Scrolling back to where this thread was interesting... "layout by hand"
Looking at chip images of NV30, it looks like it's completely auto-routed. It's almost like if they've done
everything with standard logic cells.
And when I read
this I saw it as an vague confirmation. It would also explain why ATI can fit a full register set for all quads in flight, while nV have significantly less. A hand made cache (hand made cells, duplicated with a "memory generator") will be significantly more space efficient than a auto-routed register array definied in VHDL.

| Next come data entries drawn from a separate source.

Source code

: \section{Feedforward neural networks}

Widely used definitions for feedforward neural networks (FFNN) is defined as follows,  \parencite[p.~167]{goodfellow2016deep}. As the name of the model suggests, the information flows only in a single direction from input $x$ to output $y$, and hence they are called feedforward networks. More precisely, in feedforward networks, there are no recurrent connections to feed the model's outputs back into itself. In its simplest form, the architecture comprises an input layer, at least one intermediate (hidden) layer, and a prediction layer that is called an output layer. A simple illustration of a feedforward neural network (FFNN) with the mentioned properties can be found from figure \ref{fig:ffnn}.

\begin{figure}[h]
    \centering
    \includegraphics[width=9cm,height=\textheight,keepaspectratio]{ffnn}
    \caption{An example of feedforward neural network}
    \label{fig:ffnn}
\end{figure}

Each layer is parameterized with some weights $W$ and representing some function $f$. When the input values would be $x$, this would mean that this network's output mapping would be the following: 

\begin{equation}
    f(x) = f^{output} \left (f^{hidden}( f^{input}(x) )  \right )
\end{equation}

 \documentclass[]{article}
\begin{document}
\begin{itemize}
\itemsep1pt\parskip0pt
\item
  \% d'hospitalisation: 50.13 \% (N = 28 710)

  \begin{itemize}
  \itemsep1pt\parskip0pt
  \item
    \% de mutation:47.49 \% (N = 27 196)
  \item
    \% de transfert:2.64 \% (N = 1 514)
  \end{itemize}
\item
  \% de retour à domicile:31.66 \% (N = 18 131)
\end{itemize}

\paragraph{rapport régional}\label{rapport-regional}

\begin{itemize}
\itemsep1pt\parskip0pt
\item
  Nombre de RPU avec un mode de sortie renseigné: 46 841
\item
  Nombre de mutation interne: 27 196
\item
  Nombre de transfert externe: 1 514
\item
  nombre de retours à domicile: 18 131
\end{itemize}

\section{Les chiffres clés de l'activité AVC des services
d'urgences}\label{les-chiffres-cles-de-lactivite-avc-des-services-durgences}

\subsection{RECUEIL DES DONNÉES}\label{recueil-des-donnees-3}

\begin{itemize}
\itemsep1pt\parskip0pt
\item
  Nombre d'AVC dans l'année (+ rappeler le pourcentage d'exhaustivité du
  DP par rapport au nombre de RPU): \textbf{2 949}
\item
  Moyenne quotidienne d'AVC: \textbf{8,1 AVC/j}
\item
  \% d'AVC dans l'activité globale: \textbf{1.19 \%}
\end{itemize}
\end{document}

This is definitely different than most designs, even if you don't count the extremely strange auto-routed memory.
Looking at just about any modern high end CPU, you can see that there's a lot of small units with a regular pattern in them. Those small units can be memories/register banks, ALUs, or other things with regular structure. Those are not autorouted. They are carefully hand-crafted, possibly with some automation to fine tune some parameters.
These hand made blocks are laid out by hand on the chip. The people doing the lay-out should know what blocks are closely connected, and place them accordingly.
Finally the rest of the logic is "filled in" with auto-routing. It can be "glue logic" between the already done blocks, or other more irregular logic, wich an auto-router does better than a human.
I'm not sure, but maybe new lay-out software can push the fixed blocks around to clear out space where it want some auto-routed stuff.
So there can certainly be a lot of hand-routing in a 100M transistor design, and it could give some real speed up/area savings. But that doesn't mean that you route every single transistor individually.
PS
I've seen an image on Prescott, and while the image wasn't very clear, it's still clear enough to say that there was some hand made lay-out in there.